Entretanto há a avalanche de notícias, reportagens,
fotografias dramáticas, mas também os ocasionais faits divers que se testemunham com o misto de irritação e desdém
que a arrogância provoca.
Aconteceu a semana passada, mas ainda engulo em seco,
continuo incapaz de, como bom cristão, pessoa decente e amigo do próximo,
encontrar a boa resposta para os meus sentimentos.
O supermercado é grande, luxuoso, a maioria da clientela
tem a aparência e a serenidade que provém da abastança e da boa educação. Nessa
tarde andavam por ali umas centenas de pessoas, fazendo calmamente as suas
compras, mas no ambiente destoavam os dois homens e a rapariga que iam ao longo
das prateleiras como se examinassem os produtos, pegando nisto, desarranjando
aquilo, fazendo cair uma ou outra embalagem que deixavam no chão, desarrolhando
frascos a fingir que cheiravam, pondo-os depois noutra prateleira.
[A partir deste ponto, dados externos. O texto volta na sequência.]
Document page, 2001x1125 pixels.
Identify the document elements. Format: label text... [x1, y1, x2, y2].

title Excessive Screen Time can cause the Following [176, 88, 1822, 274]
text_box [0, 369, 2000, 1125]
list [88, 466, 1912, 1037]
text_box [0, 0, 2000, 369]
Teriam à volta de trinta anos, estavam quase
elegantemente vestidos, riam alto e muito, falavam árabe, pelo aspecto poderiam
ser afegãos, iraquianos ou sírios, notava-se a desagradável, quase agressiva
maneira de encarar as pessoas.
De súbito, gargalhando, um deles gritou em excelente
inglês: -Yes! We are refugees! And this is a shit country! Believe me, it's a shit country!
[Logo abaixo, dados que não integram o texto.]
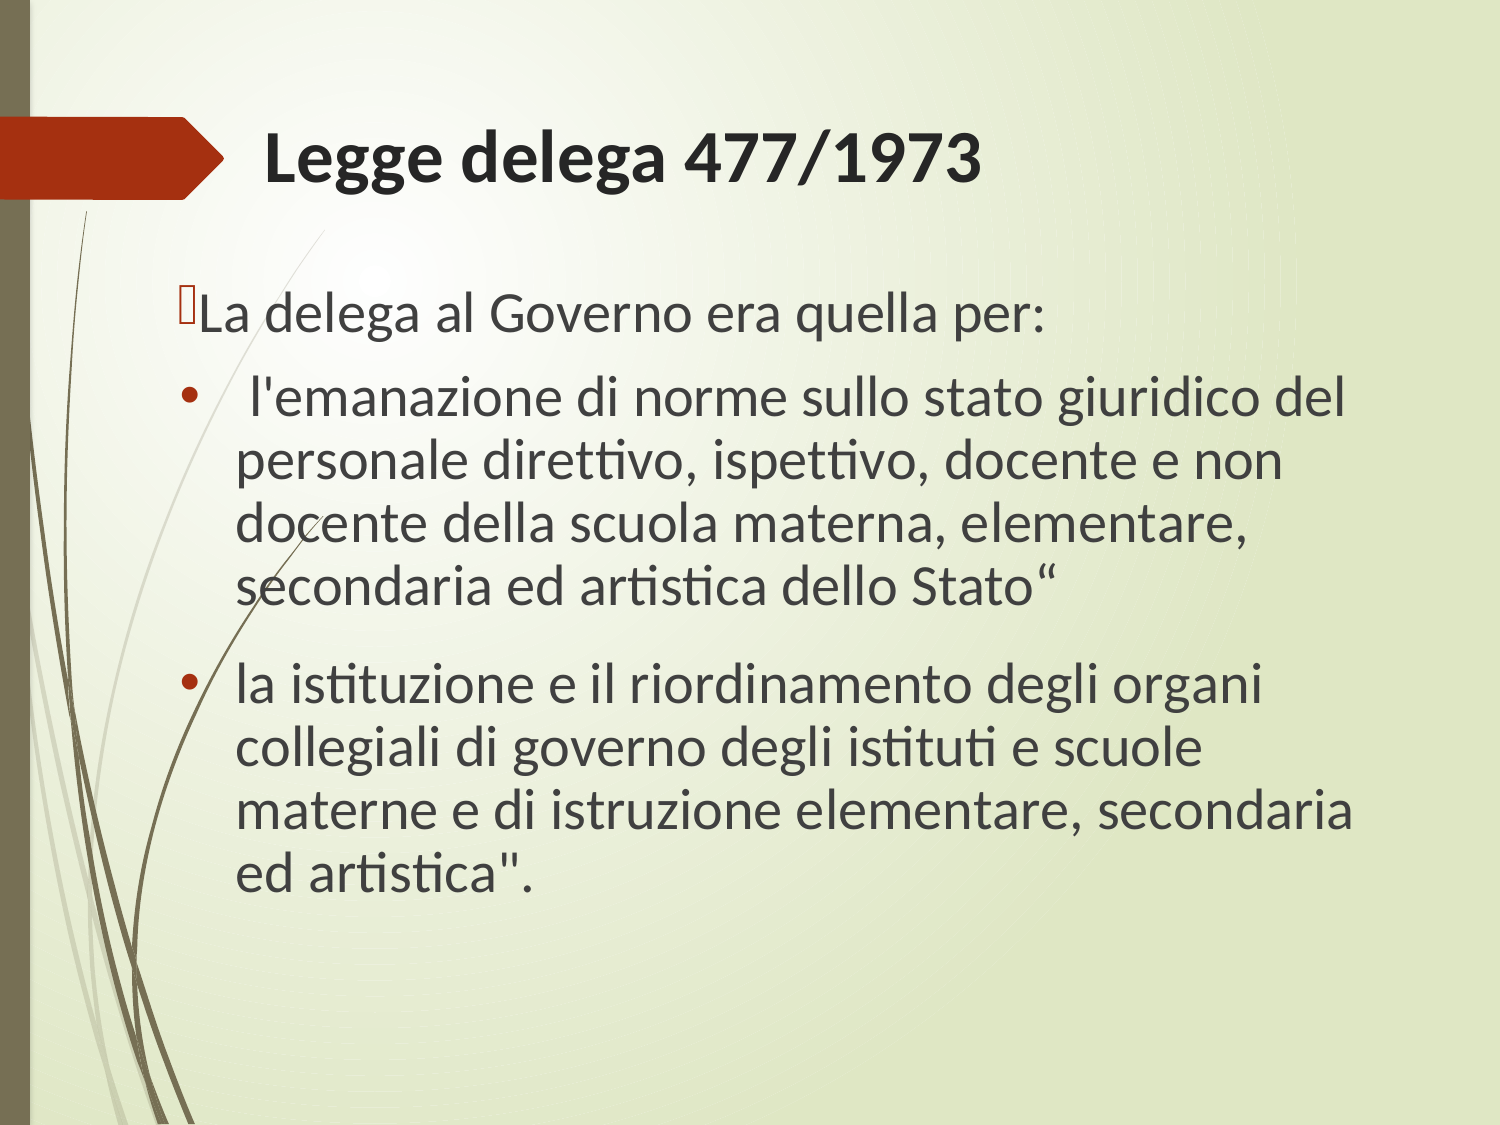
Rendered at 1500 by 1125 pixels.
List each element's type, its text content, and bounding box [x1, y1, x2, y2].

title Legge delega 477/1973 [249, 99, 1331, 213]
list La delega al Governo era quella per: l'emanazione di norme sullo stato giuridico del personale direttivo, ispettivo, docente e non docente della scuola materna, elementare, secondaria ed artistica dello Stato“ la istituzione e il riordinamento degli organi collegiali di governo degli istituti e scuole materne e di istruzione elementare, secondaria ed artistica". [162, 275, 1400, 970]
Se esperava comoção não resultou, as pessoas desviaram
calmamente os olhos e continuaram as suas compras.
- Call de Police! Yes, it's a shit country! –
gargalhou ele.
Mas ali não se chama a Polícia por tão pouco e o
estabelecimento nem sequer tem seguranças. Veio o gerente que educadamente lhes
pediu que saíssem.
E eles saíram, dobrados de riso, deixando uns quantos de
nós a perguntar-se o que poderá acontecer quando gente assim for em maioria.
Bem sei, é um caso, nada prova, nada diz. Como nada diz
que a coisa de um quilómetro de minha casa haja um acampamento de refugiados
onde se vê uma meia dúzia de mastros com as bandeiras pretas e brancas do Estado
Islâmico, e onde a Polícia não entra.